Google Chirp 3 HD TTS Skill

Other

High-definition generative speech synthesis using Google Cloud Chirp 3 HD voices. Delivers superior realism, emotional expressiveness, and natural pacing using LLM-based generative audio models. Use when: (1) User requests audio/voice output with "tts" or "speak" triggers. (2) Content requires natural human-like prosody.

Install

openclaw skills install g-tts

Google Chirp 3 HD TTS Skill

Overview

Generate ultra-realistic, human-like speech using Google's latest Chirp 3 HD generative models. This skill handles its own dependencies locally to remain portable.

Security Note: On first execution, this skill will run npm install locally within its own folder to fetch the official @google-cloud/text-to-speech library from the public npm registry.

Trigger Detection

Recognize keywords like "tts", "speak", "voice", or "read this out loud" as TTS requests.

Action: Extract the target text, strip the trigger keyword, apply "Natural Speech" formatting (see below), then call the tool using the auto-run logic below.

Auto-Run Logic (Agent Instructions)

Follow these steps every time TTS is needed. Never assume gtts is in PATH — always run via node directly.

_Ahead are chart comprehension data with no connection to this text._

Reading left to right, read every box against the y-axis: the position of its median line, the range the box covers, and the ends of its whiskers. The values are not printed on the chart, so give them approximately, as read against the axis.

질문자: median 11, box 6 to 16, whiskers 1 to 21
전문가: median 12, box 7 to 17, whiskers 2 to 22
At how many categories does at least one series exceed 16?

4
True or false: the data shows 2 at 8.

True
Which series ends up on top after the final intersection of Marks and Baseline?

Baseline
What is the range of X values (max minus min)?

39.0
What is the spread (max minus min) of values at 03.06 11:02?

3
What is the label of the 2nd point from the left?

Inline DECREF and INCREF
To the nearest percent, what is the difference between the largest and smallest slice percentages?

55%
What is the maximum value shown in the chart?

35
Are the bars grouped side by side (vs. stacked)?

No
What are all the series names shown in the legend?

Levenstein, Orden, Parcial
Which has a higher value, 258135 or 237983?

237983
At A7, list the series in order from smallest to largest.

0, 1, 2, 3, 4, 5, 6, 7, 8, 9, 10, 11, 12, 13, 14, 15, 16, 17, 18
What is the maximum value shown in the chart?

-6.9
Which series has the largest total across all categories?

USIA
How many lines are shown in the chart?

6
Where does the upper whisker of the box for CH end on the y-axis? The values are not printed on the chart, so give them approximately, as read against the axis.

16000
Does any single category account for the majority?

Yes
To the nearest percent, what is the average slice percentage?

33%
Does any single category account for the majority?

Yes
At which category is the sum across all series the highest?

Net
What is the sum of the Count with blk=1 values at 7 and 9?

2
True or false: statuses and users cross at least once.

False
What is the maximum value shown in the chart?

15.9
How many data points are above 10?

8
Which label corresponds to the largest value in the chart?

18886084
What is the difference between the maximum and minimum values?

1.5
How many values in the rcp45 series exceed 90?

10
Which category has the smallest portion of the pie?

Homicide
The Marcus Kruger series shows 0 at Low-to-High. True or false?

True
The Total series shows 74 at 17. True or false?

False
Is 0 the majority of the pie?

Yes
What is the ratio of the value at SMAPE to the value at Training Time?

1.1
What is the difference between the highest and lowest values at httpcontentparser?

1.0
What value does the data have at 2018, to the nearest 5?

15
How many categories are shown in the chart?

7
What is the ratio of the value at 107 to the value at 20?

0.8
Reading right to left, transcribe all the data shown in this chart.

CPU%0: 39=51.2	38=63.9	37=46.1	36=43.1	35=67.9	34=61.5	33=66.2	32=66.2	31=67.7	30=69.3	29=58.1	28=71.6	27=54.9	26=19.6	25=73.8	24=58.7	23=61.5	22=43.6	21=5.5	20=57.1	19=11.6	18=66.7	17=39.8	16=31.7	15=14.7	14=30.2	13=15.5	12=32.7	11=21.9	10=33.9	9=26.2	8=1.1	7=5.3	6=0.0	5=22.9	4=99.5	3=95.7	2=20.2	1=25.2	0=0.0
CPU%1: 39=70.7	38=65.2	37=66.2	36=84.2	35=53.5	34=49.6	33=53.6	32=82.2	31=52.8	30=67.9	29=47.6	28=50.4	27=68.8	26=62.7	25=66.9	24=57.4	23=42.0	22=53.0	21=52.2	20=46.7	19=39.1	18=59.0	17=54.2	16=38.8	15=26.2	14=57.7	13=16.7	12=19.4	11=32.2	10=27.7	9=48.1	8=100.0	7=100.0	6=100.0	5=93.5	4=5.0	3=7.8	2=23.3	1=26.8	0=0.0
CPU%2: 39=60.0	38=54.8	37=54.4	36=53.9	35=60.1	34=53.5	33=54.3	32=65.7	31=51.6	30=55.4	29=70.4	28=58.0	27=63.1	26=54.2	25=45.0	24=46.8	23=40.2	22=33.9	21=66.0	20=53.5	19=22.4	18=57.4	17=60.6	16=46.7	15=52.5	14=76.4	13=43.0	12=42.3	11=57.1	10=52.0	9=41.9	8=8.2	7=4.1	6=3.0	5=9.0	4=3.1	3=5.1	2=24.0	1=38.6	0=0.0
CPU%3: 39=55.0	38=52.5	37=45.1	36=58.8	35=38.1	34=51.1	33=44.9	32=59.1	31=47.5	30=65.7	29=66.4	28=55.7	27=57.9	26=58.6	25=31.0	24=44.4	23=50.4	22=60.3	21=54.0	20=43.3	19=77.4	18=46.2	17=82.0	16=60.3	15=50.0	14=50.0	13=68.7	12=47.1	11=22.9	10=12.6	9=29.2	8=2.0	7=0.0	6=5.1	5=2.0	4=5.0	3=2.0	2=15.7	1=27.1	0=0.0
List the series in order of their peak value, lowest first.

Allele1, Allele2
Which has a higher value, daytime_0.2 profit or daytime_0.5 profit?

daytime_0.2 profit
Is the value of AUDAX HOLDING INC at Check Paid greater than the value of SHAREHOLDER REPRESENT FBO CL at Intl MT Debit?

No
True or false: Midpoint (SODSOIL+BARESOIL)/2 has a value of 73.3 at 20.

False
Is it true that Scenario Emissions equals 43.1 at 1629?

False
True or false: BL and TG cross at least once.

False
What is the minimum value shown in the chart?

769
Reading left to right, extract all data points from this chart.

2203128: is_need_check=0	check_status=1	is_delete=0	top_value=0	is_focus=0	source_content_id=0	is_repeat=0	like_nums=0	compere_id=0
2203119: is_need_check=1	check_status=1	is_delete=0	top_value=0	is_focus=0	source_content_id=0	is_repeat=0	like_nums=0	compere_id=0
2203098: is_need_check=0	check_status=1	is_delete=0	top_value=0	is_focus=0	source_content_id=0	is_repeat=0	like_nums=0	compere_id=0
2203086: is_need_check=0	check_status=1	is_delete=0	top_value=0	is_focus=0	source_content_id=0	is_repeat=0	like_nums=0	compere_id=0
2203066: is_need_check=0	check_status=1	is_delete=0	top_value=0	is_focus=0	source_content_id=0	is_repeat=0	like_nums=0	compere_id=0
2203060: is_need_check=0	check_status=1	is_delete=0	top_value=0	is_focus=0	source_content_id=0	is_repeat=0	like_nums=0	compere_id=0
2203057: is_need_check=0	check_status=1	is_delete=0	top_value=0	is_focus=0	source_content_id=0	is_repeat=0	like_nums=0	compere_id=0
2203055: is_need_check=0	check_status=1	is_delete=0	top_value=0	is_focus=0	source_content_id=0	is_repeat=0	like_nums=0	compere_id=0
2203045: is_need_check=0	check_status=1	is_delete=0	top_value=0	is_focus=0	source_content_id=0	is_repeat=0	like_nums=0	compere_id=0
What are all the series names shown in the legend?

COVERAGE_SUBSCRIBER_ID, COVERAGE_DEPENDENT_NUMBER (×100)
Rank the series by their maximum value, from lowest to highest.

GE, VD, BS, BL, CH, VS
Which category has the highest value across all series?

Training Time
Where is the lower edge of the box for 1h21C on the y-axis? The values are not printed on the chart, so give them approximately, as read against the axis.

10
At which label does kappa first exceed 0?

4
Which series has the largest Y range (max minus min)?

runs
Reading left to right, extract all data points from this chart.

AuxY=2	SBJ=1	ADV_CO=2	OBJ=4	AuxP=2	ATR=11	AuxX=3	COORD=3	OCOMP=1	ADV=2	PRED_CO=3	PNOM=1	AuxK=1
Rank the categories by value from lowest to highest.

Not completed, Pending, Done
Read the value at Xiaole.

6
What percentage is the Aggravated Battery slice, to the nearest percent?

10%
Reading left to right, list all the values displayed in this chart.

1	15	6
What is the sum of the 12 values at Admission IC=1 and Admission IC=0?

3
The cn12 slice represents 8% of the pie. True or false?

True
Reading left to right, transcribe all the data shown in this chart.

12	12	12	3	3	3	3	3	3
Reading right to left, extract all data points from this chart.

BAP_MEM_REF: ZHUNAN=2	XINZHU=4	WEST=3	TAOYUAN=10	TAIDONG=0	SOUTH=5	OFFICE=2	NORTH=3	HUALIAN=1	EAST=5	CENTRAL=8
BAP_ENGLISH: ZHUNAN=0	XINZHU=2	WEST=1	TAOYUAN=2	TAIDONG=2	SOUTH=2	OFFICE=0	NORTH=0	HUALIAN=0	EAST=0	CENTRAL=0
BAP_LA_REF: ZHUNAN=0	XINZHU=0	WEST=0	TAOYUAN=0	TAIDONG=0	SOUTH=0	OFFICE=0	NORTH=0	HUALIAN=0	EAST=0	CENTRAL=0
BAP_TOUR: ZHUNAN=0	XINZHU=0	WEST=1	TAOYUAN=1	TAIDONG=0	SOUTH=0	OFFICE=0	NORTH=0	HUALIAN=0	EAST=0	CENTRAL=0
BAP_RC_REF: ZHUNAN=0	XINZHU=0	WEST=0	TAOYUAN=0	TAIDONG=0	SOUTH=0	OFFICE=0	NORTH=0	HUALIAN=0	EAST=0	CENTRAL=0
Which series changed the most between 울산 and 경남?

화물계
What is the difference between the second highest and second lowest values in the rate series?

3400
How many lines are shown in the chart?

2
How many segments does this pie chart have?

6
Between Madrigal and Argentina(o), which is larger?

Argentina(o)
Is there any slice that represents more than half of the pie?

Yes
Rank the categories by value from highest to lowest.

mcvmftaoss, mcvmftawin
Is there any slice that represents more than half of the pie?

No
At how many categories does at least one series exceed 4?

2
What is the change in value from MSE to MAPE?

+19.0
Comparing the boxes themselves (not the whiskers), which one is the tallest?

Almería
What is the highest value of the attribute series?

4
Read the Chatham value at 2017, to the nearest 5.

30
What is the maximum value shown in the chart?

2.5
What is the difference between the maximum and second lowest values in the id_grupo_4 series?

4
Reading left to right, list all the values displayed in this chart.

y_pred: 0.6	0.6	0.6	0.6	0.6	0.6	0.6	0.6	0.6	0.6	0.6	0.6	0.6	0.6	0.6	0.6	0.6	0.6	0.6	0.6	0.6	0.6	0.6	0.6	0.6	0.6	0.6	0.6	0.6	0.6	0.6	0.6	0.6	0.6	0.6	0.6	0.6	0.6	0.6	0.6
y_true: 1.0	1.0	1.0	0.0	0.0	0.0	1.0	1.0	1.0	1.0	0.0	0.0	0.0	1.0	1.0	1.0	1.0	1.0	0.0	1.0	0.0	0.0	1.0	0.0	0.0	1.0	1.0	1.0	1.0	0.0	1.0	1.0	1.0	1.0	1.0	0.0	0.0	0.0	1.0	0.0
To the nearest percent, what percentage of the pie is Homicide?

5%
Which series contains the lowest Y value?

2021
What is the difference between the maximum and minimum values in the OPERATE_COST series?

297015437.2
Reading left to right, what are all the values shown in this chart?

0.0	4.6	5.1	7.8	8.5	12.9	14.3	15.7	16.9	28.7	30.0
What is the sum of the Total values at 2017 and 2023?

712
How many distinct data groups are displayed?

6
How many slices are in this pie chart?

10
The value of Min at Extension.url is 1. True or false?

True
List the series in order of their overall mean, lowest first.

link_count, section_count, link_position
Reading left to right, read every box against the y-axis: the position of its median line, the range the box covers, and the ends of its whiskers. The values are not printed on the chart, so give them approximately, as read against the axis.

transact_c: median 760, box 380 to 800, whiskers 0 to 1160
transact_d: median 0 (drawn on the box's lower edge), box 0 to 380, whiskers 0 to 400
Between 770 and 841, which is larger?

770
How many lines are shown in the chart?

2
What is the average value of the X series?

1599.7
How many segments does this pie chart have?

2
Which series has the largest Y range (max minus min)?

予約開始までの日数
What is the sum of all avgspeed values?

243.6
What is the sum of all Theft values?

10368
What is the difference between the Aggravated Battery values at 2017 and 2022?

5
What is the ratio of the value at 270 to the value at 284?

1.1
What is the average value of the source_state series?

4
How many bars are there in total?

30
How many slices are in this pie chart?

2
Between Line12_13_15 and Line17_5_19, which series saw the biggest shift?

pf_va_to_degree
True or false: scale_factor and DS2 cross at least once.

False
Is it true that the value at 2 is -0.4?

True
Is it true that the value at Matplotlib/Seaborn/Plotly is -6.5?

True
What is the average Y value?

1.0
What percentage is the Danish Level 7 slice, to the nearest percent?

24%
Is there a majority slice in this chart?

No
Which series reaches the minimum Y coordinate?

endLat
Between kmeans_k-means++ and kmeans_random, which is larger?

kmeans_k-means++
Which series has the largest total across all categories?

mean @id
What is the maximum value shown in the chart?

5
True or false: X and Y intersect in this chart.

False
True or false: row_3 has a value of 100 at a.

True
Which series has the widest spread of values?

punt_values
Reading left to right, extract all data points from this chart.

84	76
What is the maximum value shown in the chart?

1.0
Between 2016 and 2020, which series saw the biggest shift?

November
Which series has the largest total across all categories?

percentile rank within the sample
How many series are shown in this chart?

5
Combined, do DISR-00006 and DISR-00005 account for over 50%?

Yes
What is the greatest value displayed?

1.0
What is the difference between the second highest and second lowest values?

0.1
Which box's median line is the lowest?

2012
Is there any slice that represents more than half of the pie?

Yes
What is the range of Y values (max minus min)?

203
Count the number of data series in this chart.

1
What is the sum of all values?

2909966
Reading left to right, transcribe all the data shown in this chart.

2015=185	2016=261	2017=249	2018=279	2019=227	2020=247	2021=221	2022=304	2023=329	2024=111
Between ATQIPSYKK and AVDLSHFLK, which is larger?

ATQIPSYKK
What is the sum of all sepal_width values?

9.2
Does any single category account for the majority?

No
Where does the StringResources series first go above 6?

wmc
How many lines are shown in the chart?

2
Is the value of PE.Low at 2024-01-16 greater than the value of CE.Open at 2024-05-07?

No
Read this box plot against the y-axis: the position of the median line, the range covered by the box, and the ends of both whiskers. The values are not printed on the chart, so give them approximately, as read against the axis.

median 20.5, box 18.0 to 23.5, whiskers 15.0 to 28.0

Step 1 — Find the skill folder

gtts.js lives in the same folder as this SKILL.md. Resolve that path:

SKILL_DIR="$(cd "$(dirname "$0")" && pwd)"

Step 2 — Check Node.js (Version 18+ Required)

if ! command -v node &>/dev/null; then
    echo "ERROR: Node.js is not installed."
    exit 1
fi

NODE_MAJOR=$(node -v | cut -d'v' -f2 | cut -d'.' -f1)
if [ "$NODE_MAJOR" -lt 18 ]; then
    echo "ERROR: Node.js 18 or higher is required for Google Chirp 3 HD."
    exit 1
fi

Step 3 — Auto-install dependency if missing

This installs the package locally inside the skill folder only.

if [ ! -d "$SKILL_DIR/node_modules/@google-cloud/text-to-speech" ]; then
    npm install @google-cloud/text-to-speech --prefix "$SKILL_DIR" --silent
fi

Step 4 — Run the script

node "$SKILL_DIR/gtts.js" --text "$TEXT" --voice "$VOICE" --out "$OUTFILE"

Command Arguments

Argument	Description	Default
`--text`	Text to synthesize. Supports `[pause]` tags.	(required)
`--voice`	Voice short-name (e.g. Aoede, Charon, Puck)	`Aoede`
`--out`	Output filename (saved to $OPENCLAW_WORKSPACE)	`output.mp3`

Returns SUCCESS:/absolute/path/to/file.mp3 on success, or ERROR: ... on failure.

Voice Selection

Gender	Recommended HD Voices
Female	Achernar (Default), Aoede, Leda, Kore, Zephyr, Despina, Gacrux, Vindemiatrix
Male	Charon, Puck, Fenrir, Orus, Achird, Algenib, Enceladus

Prompt Engineering for Natural Speech

1. Pause Tags

Converted automatically into SSML <break> tags:

Tag	Duration
`[pause short]`	300ms
`[pause]`	600ms
`[pause long]`	900ms

2. Human-Like Formatting

Contractions: Use "I'm", "don't", "can't" for a conversational tone.
Ellipses: Use ... for trailing hesitation.
Fillers: Use "Well,", "Um,", or "So," to mimic natural thought.

Authentication

Uses Google Application Default Credentials (ADC). One-time setup:

gcloud auth application-default login

Requirements

Requirement	Status
Node.js 18+	❌ Must be installed on system
OPENCLAW_WORKSPACE	ℹ️ Optional (Defaults to current dir)
`@google-cloud/text-to-speech`	✅ Auto-installed locally in skill folder
Google Cloud SDK + ADC login	❌ One-time manual step required

Workflow

Detect Intent — Identify a TTS trigger keyword.
Format Text — Apply contractions, ellipses, and [pause] tags.
Check Environment — Confirm node (18+) is available and OPENCLAW_WORKSPACE is known.
Auto-install deps — Run Step 3 if node_modules is missing.
Execute — node "$SKILL_DIR/gtts.js" --text "..." --voice "..." --out "..."
Confirm Output — Reference the SUCCESS: path and confirm to the user.